*** Opening DATA TO PROCESS ***

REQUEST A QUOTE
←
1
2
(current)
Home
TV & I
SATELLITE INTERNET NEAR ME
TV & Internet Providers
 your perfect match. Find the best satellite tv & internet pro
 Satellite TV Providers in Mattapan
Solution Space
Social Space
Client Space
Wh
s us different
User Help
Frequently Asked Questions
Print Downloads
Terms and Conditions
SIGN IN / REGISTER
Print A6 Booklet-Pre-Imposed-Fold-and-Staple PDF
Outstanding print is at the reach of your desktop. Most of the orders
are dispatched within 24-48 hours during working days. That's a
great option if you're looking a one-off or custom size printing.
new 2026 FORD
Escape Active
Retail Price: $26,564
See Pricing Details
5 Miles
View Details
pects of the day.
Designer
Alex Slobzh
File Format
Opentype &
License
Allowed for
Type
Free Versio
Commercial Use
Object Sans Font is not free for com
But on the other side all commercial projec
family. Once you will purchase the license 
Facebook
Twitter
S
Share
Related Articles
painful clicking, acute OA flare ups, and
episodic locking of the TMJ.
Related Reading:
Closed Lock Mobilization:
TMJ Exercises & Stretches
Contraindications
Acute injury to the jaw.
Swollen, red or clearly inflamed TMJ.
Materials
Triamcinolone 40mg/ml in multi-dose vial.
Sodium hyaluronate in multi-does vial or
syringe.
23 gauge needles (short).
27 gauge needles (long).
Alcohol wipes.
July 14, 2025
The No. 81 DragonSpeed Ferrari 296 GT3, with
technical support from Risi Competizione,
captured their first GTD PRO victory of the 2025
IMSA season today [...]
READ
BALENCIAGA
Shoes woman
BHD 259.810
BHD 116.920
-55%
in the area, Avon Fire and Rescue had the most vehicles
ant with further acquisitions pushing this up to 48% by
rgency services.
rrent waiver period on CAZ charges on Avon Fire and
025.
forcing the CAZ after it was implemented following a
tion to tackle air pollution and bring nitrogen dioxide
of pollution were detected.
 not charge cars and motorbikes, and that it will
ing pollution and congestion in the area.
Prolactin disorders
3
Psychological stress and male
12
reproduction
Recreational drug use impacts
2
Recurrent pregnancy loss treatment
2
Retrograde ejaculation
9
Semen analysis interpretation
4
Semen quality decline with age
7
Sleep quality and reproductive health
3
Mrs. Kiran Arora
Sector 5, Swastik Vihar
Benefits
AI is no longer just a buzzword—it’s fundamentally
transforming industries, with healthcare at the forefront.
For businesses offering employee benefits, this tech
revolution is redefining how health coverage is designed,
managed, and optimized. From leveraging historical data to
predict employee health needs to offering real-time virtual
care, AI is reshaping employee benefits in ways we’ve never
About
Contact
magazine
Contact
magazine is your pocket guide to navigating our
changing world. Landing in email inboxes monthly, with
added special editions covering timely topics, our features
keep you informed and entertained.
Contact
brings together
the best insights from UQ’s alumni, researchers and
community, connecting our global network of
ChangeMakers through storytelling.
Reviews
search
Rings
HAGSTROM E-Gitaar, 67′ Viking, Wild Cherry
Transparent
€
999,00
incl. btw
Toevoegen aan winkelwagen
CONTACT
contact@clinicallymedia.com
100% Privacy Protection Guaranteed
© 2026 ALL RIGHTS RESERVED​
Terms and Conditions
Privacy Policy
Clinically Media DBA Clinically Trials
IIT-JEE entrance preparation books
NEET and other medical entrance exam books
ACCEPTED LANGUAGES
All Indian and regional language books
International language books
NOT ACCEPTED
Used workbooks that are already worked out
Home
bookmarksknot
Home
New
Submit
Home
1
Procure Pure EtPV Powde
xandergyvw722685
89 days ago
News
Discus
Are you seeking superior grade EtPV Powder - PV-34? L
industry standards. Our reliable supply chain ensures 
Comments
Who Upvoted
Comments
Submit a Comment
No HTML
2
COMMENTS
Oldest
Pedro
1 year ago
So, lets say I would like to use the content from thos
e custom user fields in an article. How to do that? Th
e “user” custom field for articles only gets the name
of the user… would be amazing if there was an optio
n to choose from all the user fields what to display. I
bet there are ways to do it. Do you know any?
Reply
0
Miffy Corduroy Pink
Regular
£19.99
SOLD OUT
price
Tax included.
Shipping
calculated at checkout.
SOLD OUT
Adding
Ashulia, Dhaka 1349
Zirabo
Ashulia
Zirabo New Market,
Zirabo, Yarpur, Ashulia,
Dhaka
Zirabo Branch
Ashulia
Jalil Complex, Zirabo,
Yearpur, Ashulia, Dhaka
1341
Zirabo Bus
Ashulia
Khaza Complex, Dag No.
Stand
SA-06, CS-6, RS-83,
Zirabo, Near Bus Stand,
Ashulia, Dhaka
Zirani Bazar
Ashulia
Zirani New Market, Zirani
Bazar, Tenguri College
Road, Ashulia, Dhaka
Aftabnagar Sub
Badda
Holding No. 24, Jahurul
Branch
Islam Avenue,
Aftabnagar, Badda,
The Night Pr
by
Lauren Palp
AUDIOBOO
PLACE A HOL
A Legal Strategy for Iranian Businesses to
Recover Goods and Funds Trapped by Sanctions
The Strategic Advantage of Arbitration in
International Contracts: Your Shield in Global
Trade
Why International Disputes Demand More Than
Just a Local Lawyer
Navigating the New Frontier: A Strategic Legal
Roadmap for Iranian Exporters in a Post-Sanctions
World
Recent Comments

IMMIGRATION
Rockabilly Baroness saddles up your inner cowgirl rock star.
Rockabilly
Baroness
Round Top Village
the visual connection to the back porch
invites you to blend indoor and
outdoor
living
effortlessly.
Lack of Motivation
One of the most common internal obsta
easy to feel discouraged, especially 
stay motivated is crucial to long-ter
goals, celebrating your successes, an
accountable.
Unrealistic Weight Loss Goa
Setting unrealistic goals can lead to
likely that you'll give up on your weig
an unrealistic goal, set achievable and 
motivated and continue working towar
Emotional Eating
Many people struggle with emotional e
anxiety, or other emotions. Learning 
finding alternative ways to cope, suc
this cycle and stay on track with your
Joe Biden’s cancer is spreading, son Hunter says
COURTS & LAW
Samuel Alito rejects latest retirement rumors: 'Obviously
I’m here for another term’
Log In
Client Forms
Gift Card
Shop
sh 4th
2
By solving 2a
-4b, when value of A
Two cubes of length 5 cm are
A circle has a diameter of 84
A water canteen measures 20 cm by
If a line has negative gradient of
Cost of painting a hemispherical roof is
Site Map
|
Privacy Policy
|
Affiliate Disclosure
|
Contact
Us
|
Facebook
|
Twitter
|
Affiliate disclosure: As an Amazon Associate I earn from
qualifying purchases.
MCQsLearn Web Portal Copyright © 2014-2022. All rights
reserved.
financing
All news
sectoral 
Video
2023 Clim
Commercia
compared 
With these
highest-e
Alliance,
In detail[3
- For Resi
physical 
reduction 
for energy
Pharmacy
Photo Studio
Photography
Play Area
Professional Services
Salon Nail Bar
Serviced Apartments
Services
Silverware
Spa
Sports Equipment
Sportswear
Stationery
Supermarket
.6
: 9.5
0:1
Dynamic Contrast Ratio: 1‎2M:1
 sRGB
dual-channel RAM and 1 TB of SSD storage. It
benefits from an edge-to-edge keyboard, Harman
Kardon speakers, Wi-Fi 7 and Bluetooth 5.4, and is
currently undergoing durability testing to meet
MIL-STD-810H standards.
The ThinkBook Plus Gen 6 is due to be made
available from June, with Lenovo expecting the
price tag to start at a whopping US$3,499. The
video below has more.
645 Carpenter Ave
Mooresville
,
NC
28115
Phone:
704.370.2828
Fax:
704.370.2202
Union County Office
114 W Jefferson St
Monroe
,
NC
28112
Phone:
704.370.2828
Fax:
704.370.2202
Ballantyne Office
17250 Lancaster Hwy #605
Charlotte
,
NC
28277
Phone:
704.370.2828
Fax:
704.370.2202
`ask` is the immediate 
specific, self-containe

*** Closing DATA TO PROCESS ***

§ **WHAT THE TASK ASKS**: Rewrite the whole listing, replacing every "Fax" with "Facsimile" and leaving everything else unchanged.

§ **YOUR RESPONSE**:
REQUEST A QUOTE
←
1
2
(current)
Home
TV & I
SATELLITE INTERNET NEAR ME
TV & Internet Providers
 your perfect match. Find the best satellite tv & internet pro
 Satellite TV Providers in Mattapan
Solution Space
Social Space
Client Space
Wh
s us different
User Help
Frequently Asked Questions
Print Downloads
Terms and Conditions
SIGN IN / REGISTER
Print A6 Booklet-Pre-Imposed-Fold-and-Staple PDF
Outstanding print is at the reach of your desktop. Most of the orders
are dispatched within 24-48 hours during working days. That's a
great option if you're looking a one-off or custom size printing.
new 2026 FORD
Escape Active
Retail Price: $26,564
See Pricing Details
5 Miles
View Details
pects of the day.
Designer
Alex Slobzh
File Format
Opentype &
License
Allowed for
Type
Free Versio
Commercial Use
Object Sans Font is not free for com
But on the other side all commercial projec
family. Once you will purchase the license 
Facebook
Twitter
S
Share
Related Articles
painful clicking, acute OA flare ups, and
episodic locking of the TMJ.
Related Reading:
Closed Lock Mobilization:
TMJ Exercises & Stretches
Contraindications
Acute injury to the jaw.
Swollen, red or clearly inflamed TMJ.
Materials
Triamcinolone 40mg/ml in multi-dose vial.
Sodium hyaluronate in multi-does vial or
syringe.
23 gauge needles (short).
27 gauge needles (long).
Alcohol wipes.
July 14, 2025
The No. 81 DragonSpeed Ferrari 296 GT3, with
technical support from Risi Competizione,
captured their first GTD PRO victory of the 2025
IMSA season today [...]
READ
BALENCIAGA
Shoes woman
BHD 259.810
BHD 116.920
-55%
in the area, Avon Fire and Rescue had the most vehicles
ant with further acquisitions pushing this up to 48% by
rgency services.
rrent waiver period on CAZ charges on Avon Fire and
025.
forcing the CAZ after it was implemented following a
tion to tackle air pollution and bring nitrogen dioxide
of pollution were detected.
 not charge cars and motorbikes, and that it will
ing pollution and congestion in the area.
Prolactin disorders
3
Psychological stress and male
12
reproduction
Recreational drug use impacts
2
Recurrent pregnancy loss treatment
2
Retrograde ejaculation
9
Semen analysis interpretation
4
Semen quality decline with age
7
Sleep quality and reproductive health
3
Mrs. Kiran Arora
Sector 5, Swastik Vihar
Benefits
AI is no longer just a buzzword—it’s fundamentally
transforming industries, with healthcare at the forefront.
For businesses offering employee benefits, this tech
revolution is redefining how health coverage is designed,
managed, and optimized. From leveraging historical data to
predict employee health needs to offering real-time virtual
care, AI is reshaping employee benefits in ways we’ve never
About
Contact
magazine
Contact
magazine is your pocket guide to navigating our
changing world. Landing in email inboxes monthly, with
added special editions covering timely topics, our features
keep you informed and entertained.
Contact
brings together
the best insights from UQ’s alumni, researchers and
community, connecting our global network of
ChangeMakers through storytelling.
Reviews
search
Rings
HAGSTROM E-Gitaar, 67′ Viking, Wild Cherry
Transparent
€
999,00
incl. btw
Toevoegen aan winkelwagen
CONTACT
contact@clinicallymedia.com
100% Privacy Protection Guaranteed
© 2026 ALL RIGHTS RESERVED​
Terms and Conditions
Privacy Policy
Clinically Media DBA Clinically Trials
IIT-JEE entrance preparation books
NEET and other medical entrance exam books
ACCEPTED LANGUAGES
All Indian and regional language books
International language books
NOT ACCEPTED
Used workbooks that are already worked out
Home
bookmarksknot
Home
New
Submit
Home
1
Procure Pure EtPV Powde
xandergyvw722685
89 days ago
News
Discus
Are you seeking superior grade EtPV Powder - PV-34? L
industry standards. Our reliable supply chain ensures 
Comments
Who Upvoted
Comments
Submit a Comment
No HTML
2
COMMENTS
Oldest
Pedro
1 year ago
So, lets say I would like to use the content from thos
e custom user fields in an article. How to do that? Th
e “user” custom field for articles only gets the name
of the user… would be amazing if there was an optio
n to choose from all the user fields what to display. I
bet there are ways to do it. Do you know any?
Reply
0
Miffy Corduroy Pink
Regular
£19.99
SOLD OUT
price
Tax included.
Shipping
calculated at checkout.
SOLD OUT
Adding
Ashulia, Dhaka 1349
Zirabo
Ashulia
Zirabo New Market,
Zirabo, Yarpur, Ashulia,
Dhaka
Zirabo Branch
Ashulia
Jalil Complex, Zirabo,
Yearpur, Ashulia, Dhaka
1341
Zirabo Bus
Ashulia
Khaza Complex, Dag No.
Stand
SA-06, CS-6, RS-83,
Zirabo, Near Bus Stand,
Ashulia, Dhaka
Zirani Bazar
Ashulia
Zirani New Market, Zirani
Bazar, Tenguri College
Road, Ashulia, Dhaka
Aftabnagar Sub
Badda
Holding No. 24, Jahurul
Branch
Islam Avenue,
Aftabnagar, Badda,
The Night Pr
by
Lauren Palp
AUDIOBOO
PLACE A HOL
A Legal Strategy for Iranian Businesses to
Recover Goods and Funds Trapped by Sanctions
The Strategic Advantage of Arbitration in
International Contracts: Your Shield in Global
Trade
Why International Disputes Demand More Than
Just a Local Lawyer
Navigating the New Frontier: A Strategic Legal
Roadmap for Iranian Exporters in a Post-Sanctions
World
Recent Comments

IMMIGRATION
Rockabilly Baroness saddles up your inner cowgirl rock star.
Rockabilly
Baroness
Round Top Village
the visual connection to the back porch
invites you to blend indoor and
outdoor
living
effortlessly.
Lack of Motivation
One of the most common internal obsta
easy to feel discouraged, especially 
stay motivated is crucial to long-ter
goals, celebrating your successes, an
accountable.
Unrealistic Weight Loss Goa
Setting unrealistic goals can lead to
likely that you'll give up on your weig
an unrealistic goal, set achievable and 
motivated and continue working towar
Emotional Eating
Many people struggle with emotional e
anxiety, or other emotions. Learning 
finding alternative ways to cope, suc
this cycle and stay on track with your
Joe Biden’s cancer is spreading, son Hunter says
COURTS & LAW
Samuel Alito rejects latest retirement rumors: 'Obviously
I’m here for another term’
Log In
Client Forms
Gift Card
Shop
sh 4th
2
By solving 2a
-4b, when value of A
Two cubes of length 5 cm are
A circle has a diameter of 84
A water canteen measures 20 cm by
If a line has negative gradient of
Cost of painting a hemispherical roof is
Site Map
|
Privacy Policy
|
Affiliate Disclosure
|
Contact
Us
|
Facebook
|
Twitter
|
Affiliate disclosure: As an Amazon Associate I earn from
qualifying purchases.
MCQsLearn Web Portal Copyright © 2014-2022. All rights
reserved.
financing
All news
sectoral 
Video
2023 Clim
Commercia
compared 
With these
highest-e
Alliance,
In detail[3
- For Resi
physical 
reduction 
for energy
Pharmacy
Photo Studio
Photography
Play Area
Professional Services
Salon Nail Bar
Serviced Apartments
Services
Silverware
Spa
Sports Equipment
Sportswear
Stationery
Supermarket
.6
: 9.5
0:1
Dynamic Contrast Ratio: 1‎2M:1
 sRGB
dual-channel RAM and 1 TB of SSD storage. It
benefits from an edge-to-edge keyboard, Harman
Kardon speakers, Wi-Fi 7 and Bluetooth 5.4, and is
currently undergoing durability testing to meet
MIL-STD-810H standards.
The ThinkBook Plus Gen 6 is due to be made
available from June, with Lenovo expecting the
price tag to start at a whopping US$3,499. The
video below has more.
645 Carpenter Ave
Mooresville
,
NC
28115
Phone:
704.370.2828
Facsimile:
704.370.2202
Union County Office
114 W Jefferson St
Monroe
,
NC
28112
Phone:
704.370.2828
Facsimile:
704.370.2202
Ballantyne Office
17250 Lancaster Hwy #605
Charlotte
,
NC
28277
Phone:
704.370.2828
Facsimile:
704.370.2202
`ask` is the immediate 
specific, self-containe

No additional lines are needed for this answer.